◆ What the exercise asks: Using the Trimble valuation passage, explain why the writer rejects classifying Trimble as a "Disconnected from Fundamentals" value trap.

◆ Source passage:
Opus's analysis emphasizes the transformation narrative of Trimble, highlighting the margin expansion from 55.6% to 68.3% over five years as evidence of a successful shift towards a higher-margin software model. I concur with Opus that this shift appears genuine and is not merely an accounting exercise. However, I diverge from the Delvantic AI Findings' outlook that classifies Trimble as a "Disconnected from Fundamentals" value trap. While the -2.8% revenue CAGR and -51% FCF CAGR are alarming, these figures are indeed skewed by the 2024 divestiture. The recent quarterly performance suggests a more profitable core business with a 16.9% operating margin compared to 15.3% in 2021.
Where I align with Opus is in the valuation of Trimble. At an EV/EBITDA of 15.4x and a P/S ratio of 5.2x, the company is not egregiously priced relative to its gross margin and sector peers. However, I am skeptical of Opus's $58-62 fair value assessment. Given the low FCF conversion and heavy capex, I would argue that the fair value is likely closer to $50-55, contingent upon improvement in FCF conversion rates. The insider transactions, primarily award-based, and the thin current ratio of 1.09 with limited cash reserves suggest caution.
A careful skeptic might challenge both Opus's and my views by arguing that the positive narrative around the software transition overlooks potential cyclicality in Trimble's end markets. The macroeconomic headwinds and the inherent volatility in construction spending could undermine revenue stability. Additionally, the modest ROIC and ROE figures do not inspire confidence in Trimble's ability to generate high returns on reinvested earnings, which could cap upside potential.

◆ Dataset excerpt:
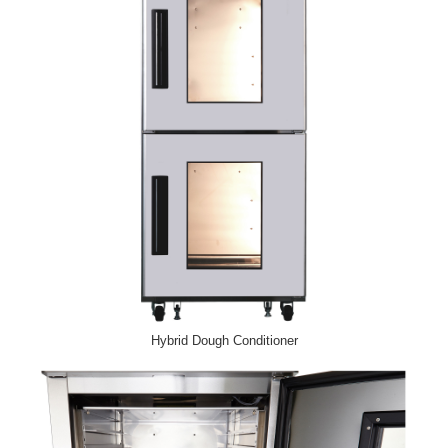
Hybrid Dough Conditioner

◆ Your solution: The writer argues that the alarming -2.8% revenue CAGR and -51% FCF CAGR are skewed by the 2024 divestiture. Recent quarterly results also point to a more profitable core business, with a 16.9% operating margin compared with 15.3% in 2021.